STAR INTERVIEW
SEEING THROUGH THE SMOKE
The London crime novel is in the best of hands with Dominic Nolan. He tells Tina Jackson about writing the under world in his latest novel, White City
Crime touches every aspect of human lives, so when it comes to writing, it makes sense to paint it on a very broad canvas. This is the approach taken by Dominic Nolan, one of the most interesting and original crime writers currently putting words on the page. His last book, Vine Street, and his latest, White City, are crime novels as widescreen epic: thrillingly ambitious swathes of visceral literary writing that are as much social and historical London novels as they are crime fiction.

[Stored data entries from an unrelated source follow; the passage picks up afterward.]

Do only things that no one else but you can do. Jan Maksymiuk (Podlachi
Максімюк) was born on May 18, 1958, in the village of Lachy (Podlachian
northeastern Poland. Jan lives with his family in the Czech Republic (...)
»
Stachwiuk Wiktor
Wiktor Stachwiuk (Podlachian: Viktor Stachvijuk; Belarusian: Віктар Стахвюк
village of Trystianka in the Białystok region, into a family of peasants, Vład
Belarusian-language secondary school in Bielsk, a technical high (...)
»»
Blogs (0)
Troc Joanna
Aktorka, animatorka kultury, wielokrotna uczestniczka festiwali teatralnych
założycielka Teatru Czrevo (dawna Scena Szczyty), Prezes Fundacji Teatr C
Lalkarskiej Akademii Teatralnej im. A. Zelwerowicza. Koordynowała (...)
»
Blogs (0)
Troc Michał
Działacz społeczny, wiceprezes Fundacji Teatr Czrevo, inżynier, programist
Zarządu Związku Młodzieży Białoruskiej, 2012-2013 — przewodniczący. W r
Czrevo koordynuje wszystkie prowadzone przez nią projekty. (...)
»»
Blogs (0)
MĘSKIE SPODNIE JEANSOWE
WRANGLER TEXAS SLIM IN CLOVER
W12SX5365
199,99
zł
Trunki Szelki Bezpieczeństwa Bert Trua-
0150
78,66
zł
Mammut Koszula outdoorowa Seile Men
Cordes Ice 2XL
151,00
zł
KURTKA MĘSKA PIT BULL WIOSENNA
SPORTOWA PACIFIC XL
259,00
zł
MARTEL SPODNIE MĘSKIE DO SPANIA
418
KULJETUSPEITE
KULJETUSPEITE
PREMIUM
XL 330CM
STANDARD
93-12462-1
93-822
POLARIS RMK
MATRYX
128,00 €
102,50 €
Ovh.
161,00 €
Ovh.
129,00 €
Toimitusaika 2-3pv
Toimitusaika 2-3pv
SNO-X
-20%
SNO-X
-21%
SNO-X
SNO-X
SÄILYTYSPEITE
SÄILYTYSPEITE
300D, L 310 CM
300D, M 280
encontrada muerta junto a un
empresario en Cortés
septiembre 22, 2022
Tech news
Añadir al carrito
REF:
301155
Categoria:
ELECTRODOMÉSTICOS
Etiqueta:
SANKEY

‘Crime’s far too broad a subject for it to be one genre,’ says Dominic. ‘I think of it as a subject matter rather than a fixed genre or approach. I never think of crime as a genre. I think I’m coming to crime in the city and how much of history is really a history of crime. It becomes organic, part of the place, and London, after the war, was a very particular place.’
The London of that time, says Dominic, was in rubble – morally and economically as well as literally. ‘I was interested in postwar pre-reconstruction. It took a long time after the bombing for London to get back on its feet. London was a series of wastelands – so I was interested in that post-apocalyptic time and how to convey it.’
White City
is a retelling of the 1952 Eastcastle Street Robbery. A Post Office van was held up and the robbers escaped with £287,000, making it, at the time, the biggest post-war heist. The crime was never solved, but it laid the foundations for a new ‘project’ approach to executing crime: the meticulously planned and executed robbery.